Faqih was forced to surround his home with barbed wire and reinforce window bars. "It has become a real prison," he said, but "we will not leave our homes under any circumstances." His wife Abeer was 36 weeks pregnant when the attack occurred. She tripped, broke her waters, and gave birth prematurely. Baby Saleh was born a few hours later and remains in the intensive care unit at Ramallah hospital, battling a Pseudomonas infection and lung problems.
According to the United Nations Office for the Coordination of Humanitarian Affairs (OCHA), more than 117 villages and communities across the West Bank have been wholly or partially displaced due to settler attacks. In May 2026 alone, settlers carried out 551 attacks, destroying 155 Palestinian structures. Attacks on agricultural land resulted in 7,222 trees being burned or uprooted, including 3,317 olive trees.

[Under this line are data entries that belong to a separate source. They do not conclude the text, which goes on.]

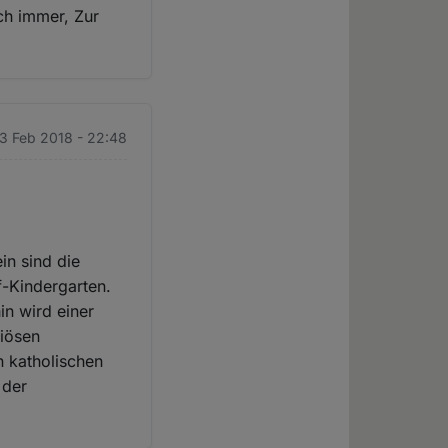
ch immer, Zur
13 Feb 2018 - 22:48
in sind die
rf-Kindergarten.
in wird einer
giösen
n katholischen
 der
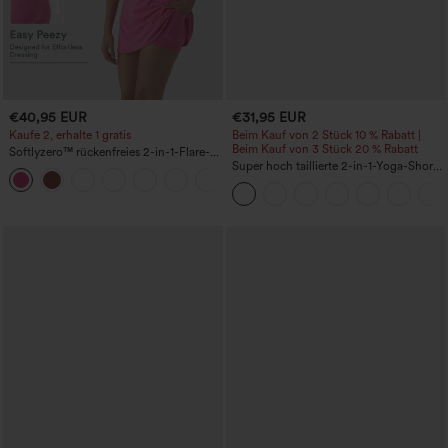
€40,95 EUR
€31,95 EUR
Kaufe 2, erhalte 1 gratis
Beim Kauf von 2 Stück 10 % Rabatt |
Beim Kauf von 3 Stück 20 % Rabatt
Softlyzero™ rückenfreies 2-in-1-Flare-
Trainingskleid – Wannabe – Easy Peezy
Super hoch taillierte 2-in-1-Yoga-Shorts
+29
mit Gesäßtasche und Seitentasche-
längere Länge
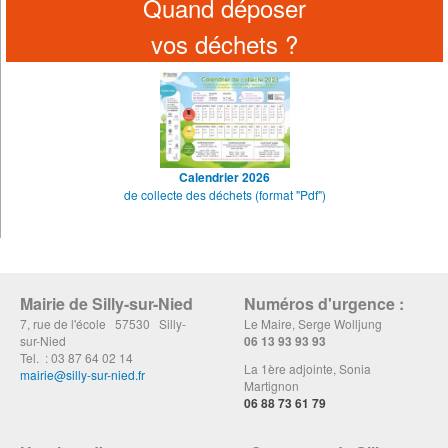
Quand déposer
vos déchets ?
Calendrier 2026
de collecte des déchets (format "Pdf")
Mairie de Silly-sur-Nied
Numéros d'urgence :
7, rue de l'école 57530 Silly-
Le Maire, Serge Wolljung
sur-Nied
06 13 93 93 93
Tel. : 03 87 64 02 14
La 1ère adjointe, Sonia
mairie@silly-sur-nied.fr
Martignon
06 88 73 61 79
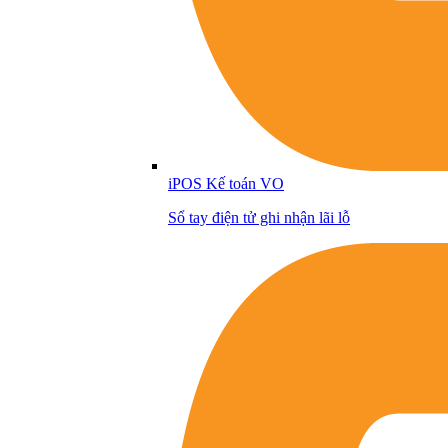
iPOS Kế toán VO
Sổ tay điện tử ghi nhận lãi lỗ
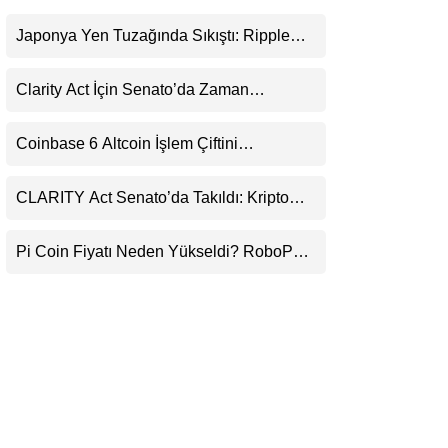
LinkedIn
Japonya Yen Tuzağında Sıkıştı: Ripple
(XRP) Üçüncü Yol Olabilir mi?
Telegram
Clarity Act İçin Senato’da Zaman
Daralıyor
Coinbase 6 Altcoin İşlem Çiftini
Durduracak
CLARITY Act Senato’da Takıldı: Kripto
Para Piyasası 2027’yi Fiyatlıyor
Pi Coin Fiyatı Neden Yükseldi? RoboPay
Ortaklığı ve Güncelleme İyimserliği
Destekledi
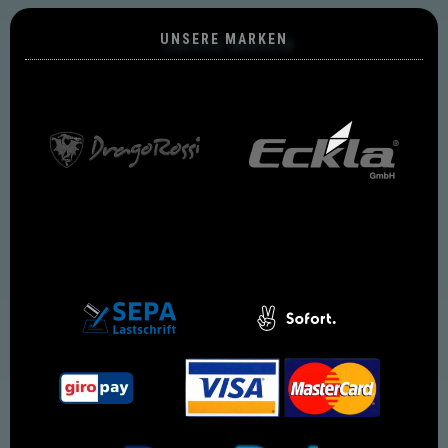
UNSERE MARKEN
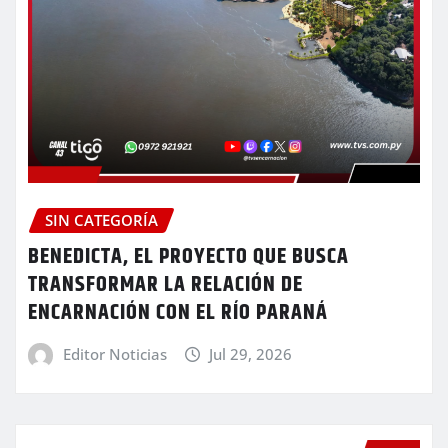
SIN CATEGORÍA
BENEDICTA, EL PROYECTO QUE BUSCA
TRANSFORMAR LA RELACIÓN DE
ENCARNACIÓN CON EL RÍO PARANÁ
Editor Noticias
Jul 29, 2026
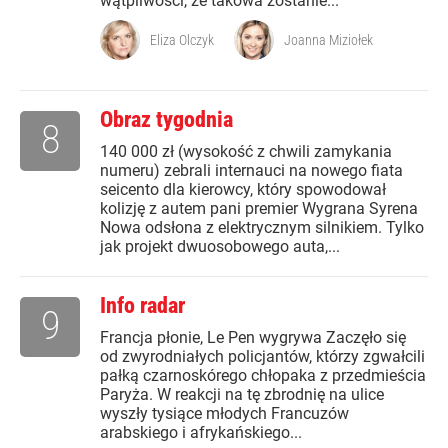
wątpliwości, że takowa zostanie...
Eliza Olczyk
Joanna Miziołek
Obraz tygodnia
8
140 000 zł (wysokość z chwili zamykania
numeru) zebrali internauci na nowego fiata
seicento dla kierowcy, który spowodował
kolizję z autem pani premier Wygrana Syrena
Nowa odsłona z elektrycznym silnikiem. Tylko
jak projekt dwuosobowego auta,...
Info radar
9
Francja płonie, Le Pen wygrywa Zaczęło się
od zwyrodniałych policjantów, którzy zgwałcili
pałką czarnoskórego chłopaka z przedmieścia
Paryża. W reakcji na tę zbrodnię na ulice
wyszły tysiące młodych Francuzów
arabskiego i afrykańskiego...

Since the Gaza war began in October 2023, settlers have established at least 165 new outposts. The settler population in the West Bank and East Jerusalem has grown from 250,000 in the 1990s to more than 750,000 today. Last week, Amnesty International declared that the displacement of Palestinians from the West Bank is part of a deliberate ethnic cleansing strategy by the Israeli government.